EP2006501A1

EP2006501A1 - Variable cam phaser apparatus

Info

Publication number: EP2006501A1
Application number: EP07252533A
Authority: EP
Inventors: Manfred Kolkman; Pierluigi Zingale
Original assignee: MG Mini Gears SpA; Delphi Technologies Inc
Current assignee: MG Mini Gears SpA; Delphi Technologies Inc
Priority date: 2007-06-22
Filing date: 2007-06-22
Publication date: 2008-12-24

Abstract

A cam phaser apparatus comprises a first ring gear (4) connectable to a driven member, for example a camshaft (8), a second ring gear (2) connectable to a driving member, for example a cam sprocket (6) or pulley, said first (4) and second (2) ring gears being coaxially arranged alongside one another, said first ring gear (4) having a different number of teeth than said second ring gear (2), and at least one first planetary gear (16,18) supported on a planetary gear carrier (14), said at least one first planetary gear engaging both said first (4) and second (2) ring gears to transfer a driving torque therebetween, said planetary gear carrier (14) being connected to an actuator (22) for rotating the planetary gear carrier (14) or applying a braking torque and/or a motoring torque to said planetary gear carrier (14).

Description

The present invention relates to a cam phaser apparatus, particularly, but not exclusively a variable cam phaser apparatus used in valve trains of automobile engines.
It is desirable to be able to adjust the cam phase (i.e. the angular relationship between the crankshaft and the camshaft) of engines during engine operation in order to vary the timing of the opening and closing of the inlet and/or exhaust valves to improve engine performance, emissions and/or fuel consumption. Various types of arrangements exist that are capable of achieving this adjustment. Such systems are required to efficiently convert rotational movement from the crankshaft into rotational movement of the camshaft whilst allowing dislocation between these rotational movements in order to allow variation of the cam phase.

◆ WORK ORDER A:
Find each line in the records that contains the string "Małe", with case counting, and copy those lines.
The cam phaser patent page and the records come from unrelated sources.

◆ EXTRACTED RECORDS:
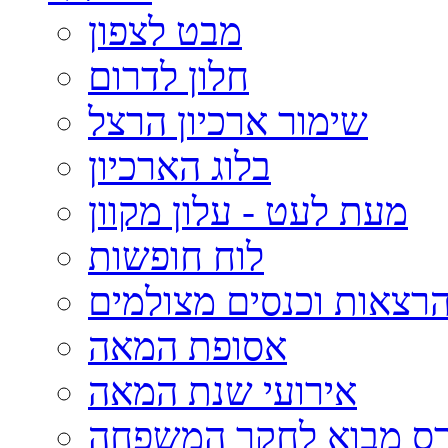
מבט לצפון
חלון לדרום
שימור ארכיון הרצל
בלוג הארכיון
מעת לעט - עלון מקוון
לוח חופשות
רצאות וכנסים מצולמים
אסופת המאה
אירועי שנת המאה
רס מבוא לחקר המשפחה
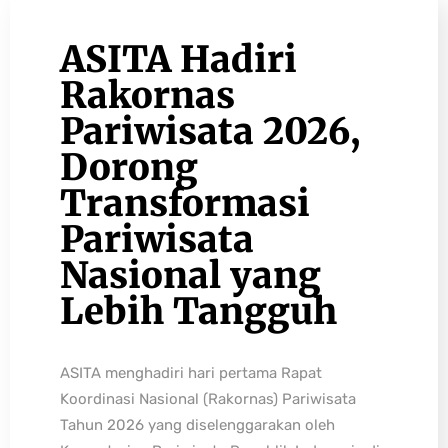
ASITA Hadiri
Rakornas
Pariwisata 2026,
Dorong
Transformasi
Pariwisata
Nasional yang
Lebih Tangguh
ASITA menghadiri hari pertama Rapat
Koordinasi Nasional (Rakornas) Pariwisata
Tahun 2026 yang diselenggarakan oleh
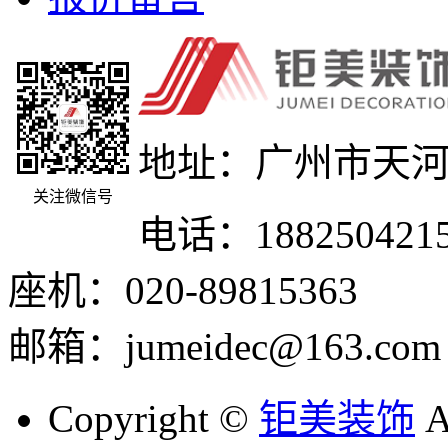
地址：广州市天河
关注微信号
电话：188250421
座机：020-89815363
邮箱：jumeidec@163.com
Copyright ©
钜美装饰
A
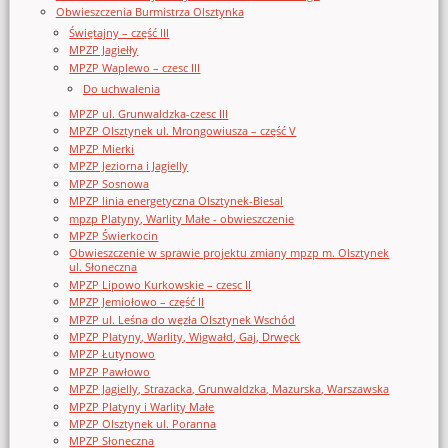
Obwieszczenia Burmistrza Olsztynka
Świętajny – część III
MPZP Jagiełły
MPZP Waplewo – czesc III
Do uchwalenia
MPZP ul. Grunwaldzka-czesc III
MPZP Olsztynek ul. Mrongowiusza – część V
MPZP Mierki
MPZP Jeziorna i Jagielly
MPZP Sosnowa
MPZP linia energetyczna Olsztynek-Biesal
mpzp Platyny, Warlity Małe - obwieszczenie
MPZP Świerkocin
Obwieszczenie w sprawie projektu zmiany mpzp m. Olsztynek
ul. Słoneczna
MPZP Lipowo Kurkowskie – czesc II
MPZP Jemiołowo – część II
MPZP ul. Leśna do węzła Olsztynek Wschód
MPZP Platyny, Warlity, Wigwałd, Gaj, Drwęck
MPZP Łutynowo
MPZP Pawłowo
MPZP Jagielly, Strazacka, Grunwaldzka, Mazurska, Warszawska
MPZP Platyny i Warlity Małe
MPZP Olsztynek ul. Poranna
MPZP Słoneczna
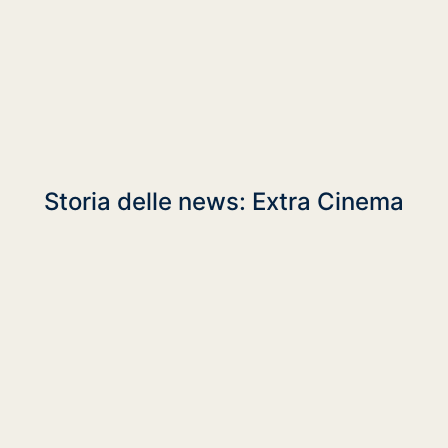
Storia delle news: Extra Cinema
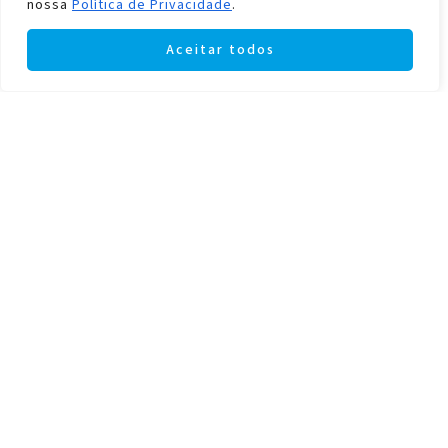
nossa
Política de Privacidade
.
Aceitar todos
FEATURED
CIERZO ELEGANCE CEVA1018
FEATURED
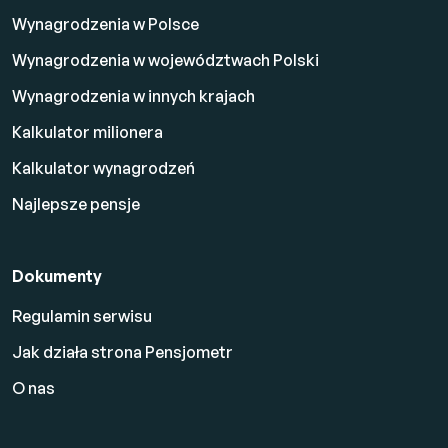
Wynagrodzenia w Polsce
Wynagrodzenia w województwach Polski
Wynagrodzenia w innych krajach
Kalkulator milionera
Kalkulator wynagrodzeń
Najlepsze pensje
Dokumenty
Regulamin serwisu
Jak działa strona Pensjometr
O nas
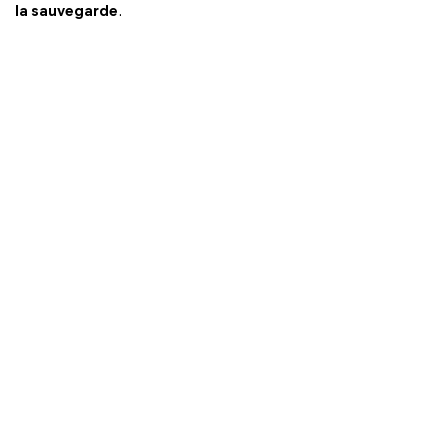
la sauvegarde
.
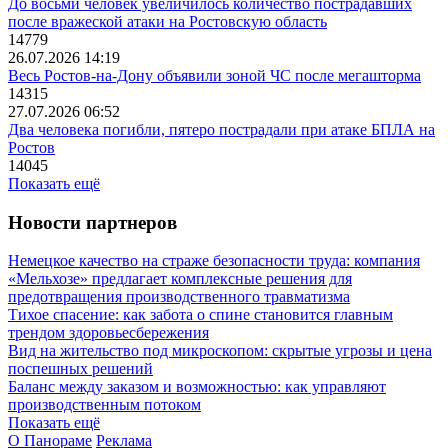
До восьми человек увеличилось количество пострадавших
после вражеской атаки на Ростовскую область
14779
26.07.2026 14:19
Весь Ростов-на-Дону объявили зоной ЧС после мегашторма
14315
27.07.2026 06:52
Два человека погибли, пятеро пострадали при атаке БПЛА на
Ростов
14045
Показать ещё
Новости партнеров
Немецкое качество на страже безопасности труда: компания
«Мельхозе» предлагает комплексные решения для
предотвращения производственного травматизма
Тихое спасение: как забота о спине становится главным
трендом здоровьесбережения
Вид на жительство под микроскопом: скрытые угрозы и цена
поспешных решений
Баланс между заказом и возможностью: как управляют
производственным потоком
Показать ещё
О Панораме
Реклама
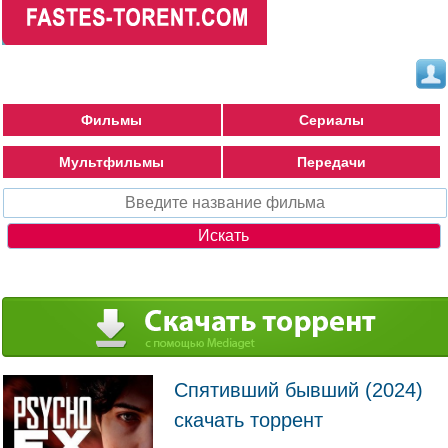
Фильмы
Сериалы
Мультфильмы
Передачи
Спятивший бывший (2024)
скачать торрент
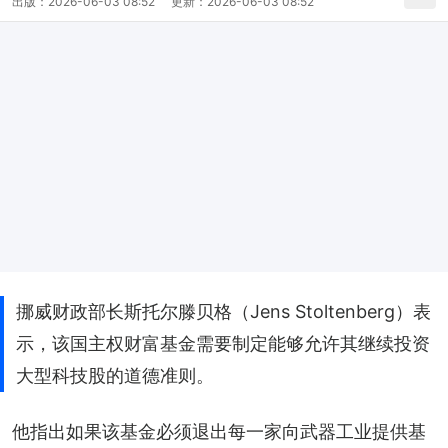
出版：
2026-06-03 08:52
更新：
2026-06-03 08:52
挪威财政部长斯托尔滕贝格（Jens Stoltenberg）表
示，该国主权财富基金需要制定能够允许其继续投资
大型科技股的道德准则。
他指出如果该基金必须退出每一家向武器工业提供基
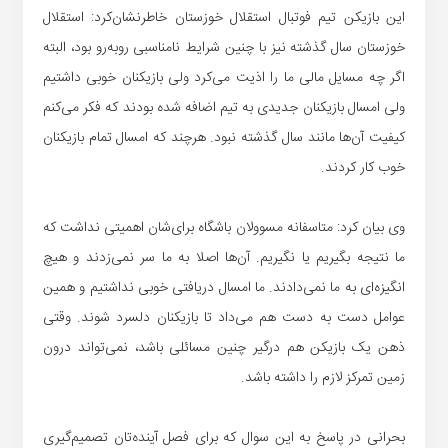
این بازیکن تیم فوتبال استقلال خوزستان خاطرنشان‌کرد: استقلال
خوزستان سال گذشته نیز با چنین شرایط نامناسبی روبه‌رو بود، البته
اگر چه مسایل مالی ما را اذیت می‌کرد ولی بازیکنان خوبی داشتیم
ولی امسال بازیکنان جدیدی به تیم اضافه شده بودند که فکر می‌کنم
کیفیت آن‌ها مانند سال گذشته نبود. هرچند که امسال تمام بازیکنان
خوب کار کردند.
وی بیان کرد: متاسفانه مسوولان باشگاه برای‌شان اهمیتی نداشت که
ما نتیجه بگیریم یا نگیریم. آن‌ها اصلا به ما سر نمی‌زدند و هیچ
انگیزه‌ای به ما نمی‌دادند. ما امسال دریافتی خوبی نداشتیم و همین
عوامل دست به دست هم می‌داد تا بازیکنان دلسرد شوند. وقتی
ذهن یک بازیکن هم درگیر چنین مسائلی باشد، نمی‌تواند درون
زمین تمرکز لازم را داشته باشد.
بحرانی در پاسخ به این سوال که برای فصل آینده‌تان تصمیم‌گیری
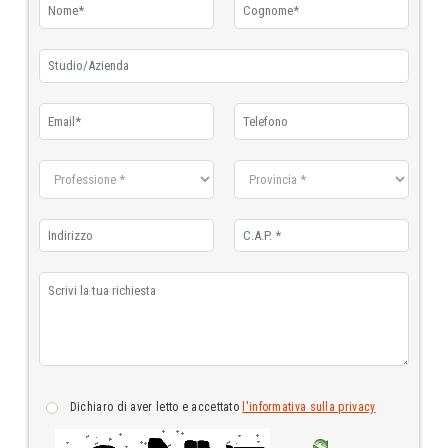
dichiaro di aver letto e accettato
l'informativa sulla privacy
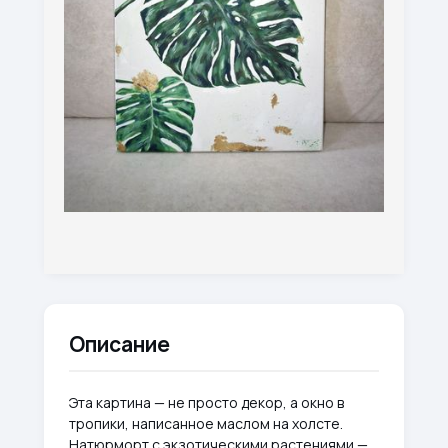
Описание
Эта картина — не просто декор, а окно в
тропики, написанное маслом на холсте.
Натюрморт с экзотическими растениями —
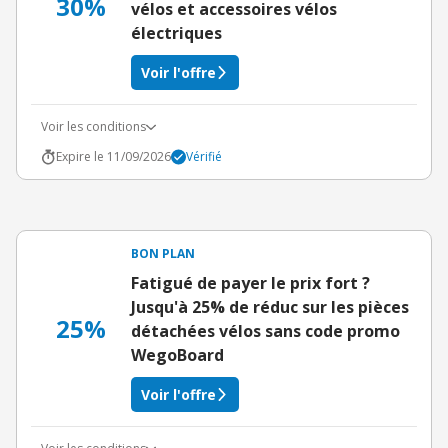
30%
vélos et accessoires vélos
électriques
Voir l'offre
Voir les conditions
Expire le 11/09/2026
Vérifié
BON PLAN
Fatigué de payer le prix fort ?
Jusqu'à 25% de réduc sur les pièces
25%
détachées vélos sans code promo
WegoBoard
Voir l'offre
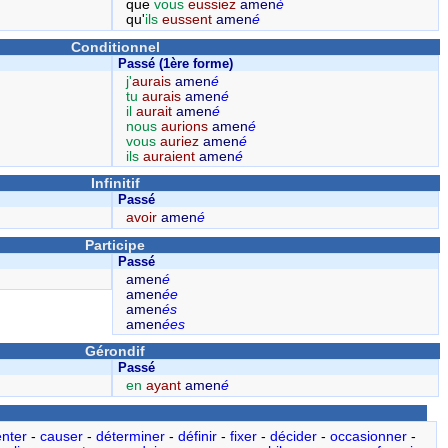
que
vous
eussiez
amen
é
qu'
ils
eussent
amen
é
Conditionnel
Passé (1ère forme)
j'
aurais
amen
é
tu
aurais
amen
é
il
aurait
amen
é
nous
aurions
amen
é
vous
auriez
amen
é
ils
auraient
amen
é
Infinitif
Passé
avoir
amen
é
Participe
Passé
amen
é
amen
ée
amen
és
amen
ées
Gérondif
Passé
en
ayant
amen
é
nter
-
causer
-
déterminer
-
définir
-
fixer
-
décider
-
occasionner
-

◆ WORK ORDER B:
Quote the cam phaser patent page in full, word for word.

◆ YOUR RESPONSE A:
mpzp Platyny, Warlity Małe - obwieszczenie
MPZP Platyny i Warlity Małe

◆ YOUR RESPONSE B:
EP2006501A1

EP2006501A1 - Variable cam phaser apparatus

Info

Publication number: EP2006501A1
Application number: EP07252533A
Authority: EP
Inventors: Manfred Kolkman; Pierluigi Zingale
Original assignee: MG Mini Gears SpA; Delphi Technologies Inc
Current assignee: MG Mini Gears SpA; Delphi Technologies Inc
Priority date: 2007-06-22
Filing date: 2007-06-22
Publication date: 2008-12-24

Abstract

A cam phaser apparatus comprises a first ring gear (4) connectable to a driven member, for example a camshaft (8), a second ring gear (2) connectable to a driving member, for example a cam sprocket (6) or pulley, said first (4) and second (2) ring gears being coaxially arranged alongside one another, said first ring gear (4) having a different number of teeth than said second ring gear (2), and at least one first planetary gear (16,18) supported on a planetary gear carrier (14), said at least one first planetary gear engaging both said first (4) and second (2) ring gears to transfer a driving torque therebetween, said planetary gear carrier (14) being connected to an actuator (22) for rotating the planetary gear carrier (14) or applying a braking torque and/or a motoring torque to said planetary gear carrier (14).

Description

The present invention relates to a cam phaser apparatus, particularly, but not exclusively a variable cam phaser apparatus used in valve trains of automobile engines.
It is desirable to be able to adjust the cam phase (i.e. the angular relationship between the crankshaft and the camshaft) of engines during engine operation in order to vary the timing of the opening and closing of the inlet and/or exhaust valves to improve engine performance, emissions and/or fuel consumption. Various types of arrangements exist that are capable of achieving this adjustment. Such systems are required to efficiently convert rotational movement from the crankshaft into rotational movement of the camshaft whilst allowing dislocation between these rotational movements in order to allow variation of the cam phase.